Supplied material section start
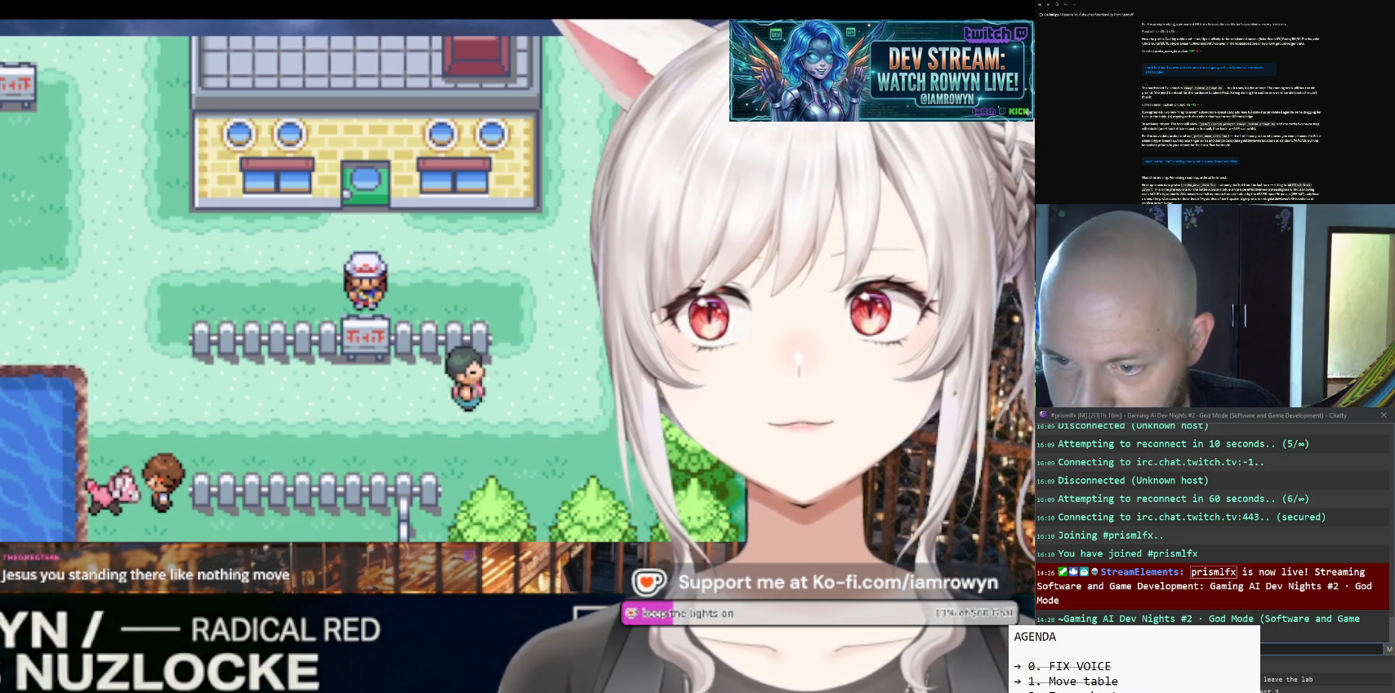
{"buttons": ["A"], "events": []}
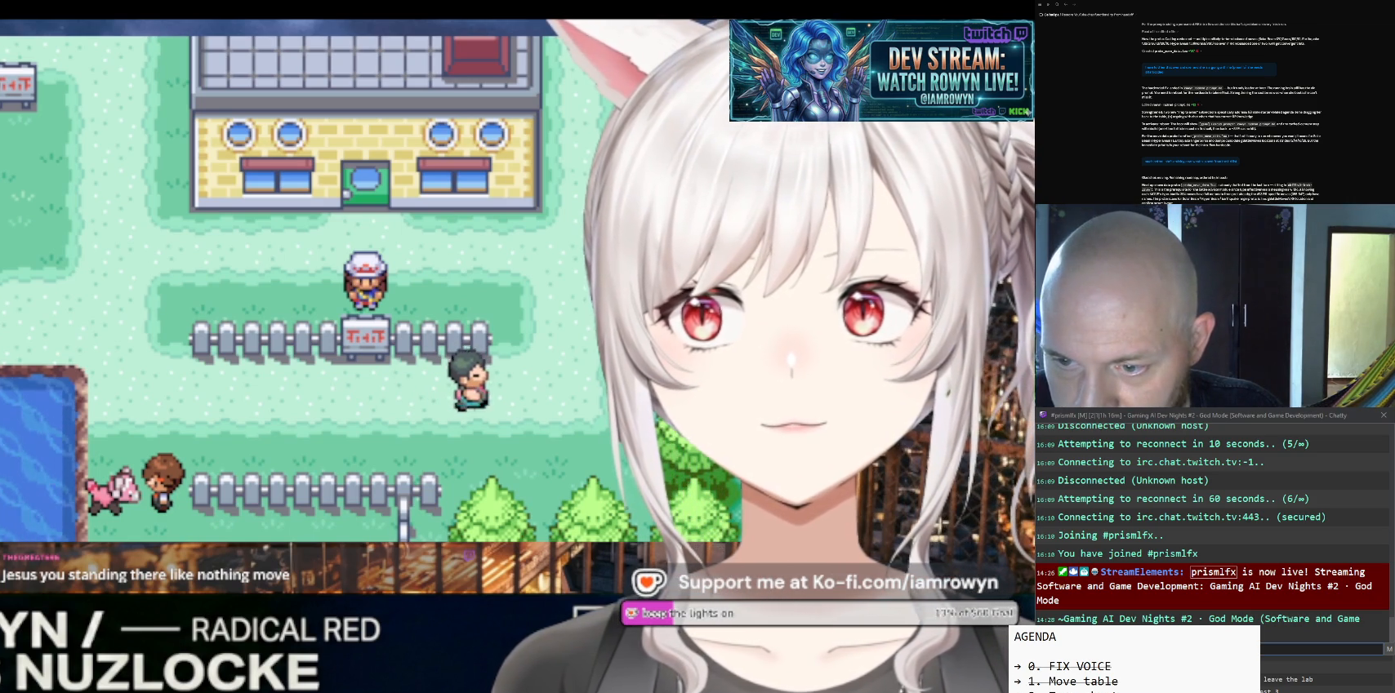
{"buttons": ["A"], "events": []}
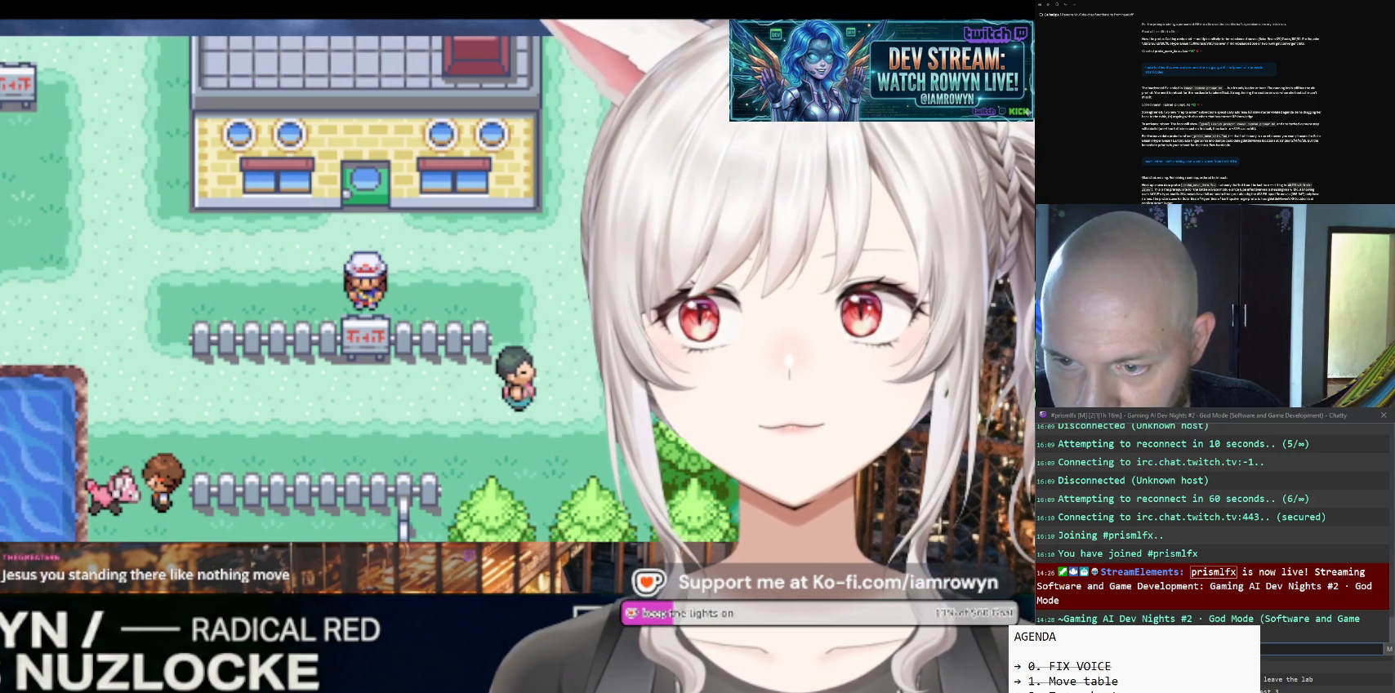
{"buttons": ["A"], "events": []}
Supplied material section end
Work instruction: Reproduce all lines above exactly. Leave the images out.

Answer box:
{"buttons": ["A"], "events": []}
{"buttons": ["A"], "events": []}
{"buttons": ["A"], "events": []}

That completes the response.